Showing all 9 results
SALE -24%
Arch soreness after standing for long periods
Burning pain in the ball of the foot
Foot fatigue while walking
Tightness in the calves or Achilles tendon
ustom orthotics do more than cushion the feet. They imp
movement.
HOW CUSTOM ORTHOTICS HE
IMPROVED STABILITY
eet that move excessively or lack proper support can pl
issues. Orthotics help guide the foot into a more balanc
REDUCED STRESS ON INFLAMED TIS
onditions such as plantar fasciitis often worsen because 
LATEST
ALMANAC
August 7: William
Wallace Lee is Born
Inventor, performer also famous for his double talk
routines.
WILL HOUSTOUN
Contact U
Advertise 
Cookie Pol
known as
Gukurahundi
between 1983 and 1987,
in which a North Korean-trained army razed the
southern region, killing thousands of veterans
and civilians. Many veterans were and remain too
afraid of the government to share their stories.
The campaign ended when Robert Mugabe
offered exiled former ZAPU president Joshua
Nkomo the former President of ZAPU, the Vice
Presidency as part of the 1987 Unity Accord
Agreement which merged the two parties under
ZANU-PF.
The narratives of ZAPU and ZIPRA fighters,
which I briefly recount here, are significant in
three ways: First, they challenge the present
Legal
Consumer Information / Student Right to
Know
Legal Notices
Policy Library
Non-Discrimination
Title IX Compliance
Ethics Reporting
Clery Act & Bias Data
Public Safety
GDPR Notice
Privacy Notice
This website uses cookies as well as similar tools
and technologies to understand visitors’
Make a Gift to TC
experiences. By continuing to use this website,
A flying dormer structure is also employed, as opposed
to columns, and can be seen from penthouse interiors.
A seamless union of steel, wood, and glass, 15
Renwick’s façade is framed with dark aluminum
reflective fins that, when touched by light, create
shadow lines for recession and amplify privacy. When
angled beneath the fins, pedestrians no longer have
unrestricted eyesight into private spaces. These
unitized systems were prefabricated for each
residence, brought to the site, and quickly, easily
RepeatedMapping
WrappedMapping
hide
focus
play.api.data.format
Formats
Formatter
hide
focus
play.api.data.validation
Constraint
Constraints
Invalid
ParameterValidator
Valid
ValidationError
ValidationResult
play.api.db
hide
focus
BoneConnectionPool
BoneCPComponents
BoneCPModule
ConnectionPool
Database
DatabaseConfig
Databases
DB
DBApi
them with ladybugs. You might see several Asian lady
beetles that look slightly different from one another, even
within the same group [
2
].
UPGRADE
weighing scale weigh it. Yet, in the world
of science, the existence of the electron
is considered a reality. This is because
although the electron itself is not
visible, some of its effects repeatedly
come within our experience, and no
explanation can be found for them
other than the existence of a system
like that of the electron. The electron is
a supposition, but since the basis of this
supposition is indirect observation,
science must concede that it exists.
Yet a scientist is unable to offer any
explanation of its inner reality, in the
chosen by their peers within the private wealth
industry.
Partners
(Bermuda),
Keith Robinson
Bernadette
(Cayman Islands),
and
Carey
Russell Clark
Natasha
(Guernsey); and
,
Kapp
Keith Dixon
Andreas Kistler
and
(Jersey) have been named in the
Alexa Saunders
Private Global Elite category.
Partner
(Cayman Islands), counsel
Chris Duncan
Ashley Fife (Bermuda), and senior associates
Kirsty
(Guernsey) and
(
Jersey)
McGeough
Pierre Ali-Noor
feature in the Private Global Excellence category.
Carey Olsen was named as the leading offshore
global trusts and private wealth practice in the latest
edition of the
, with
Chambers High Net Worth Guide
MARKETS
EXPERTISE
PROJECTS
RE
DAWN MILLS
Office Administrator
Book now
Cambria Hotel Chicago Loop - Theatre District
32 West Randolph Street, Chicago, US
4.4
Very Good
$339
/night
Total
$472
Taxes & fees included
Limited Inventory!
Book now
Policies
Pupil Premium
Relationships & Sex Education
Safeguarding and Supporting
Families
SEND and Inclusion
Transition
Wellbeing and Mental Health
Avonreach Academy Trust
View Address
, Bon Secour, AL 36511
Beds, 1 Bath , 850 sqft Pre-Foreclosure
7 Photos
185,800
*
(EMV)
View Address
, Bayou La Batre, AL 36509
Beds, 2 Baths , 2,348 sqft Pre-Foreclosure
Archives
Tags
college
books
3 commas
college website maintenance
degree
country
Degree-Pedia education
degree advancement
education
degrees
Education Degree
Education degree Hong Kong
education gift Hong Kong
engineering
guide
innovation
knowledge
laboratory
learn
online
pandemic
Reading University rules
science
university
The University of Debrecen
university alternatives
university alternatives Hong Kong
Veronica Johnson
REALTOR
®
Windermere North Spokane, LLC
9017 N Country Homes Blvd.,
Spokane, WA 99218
■ ■ ■
:: Task item ::
For the records above, state how many lines contain the string "because", with no added text.

:: Response to the exercise ::
2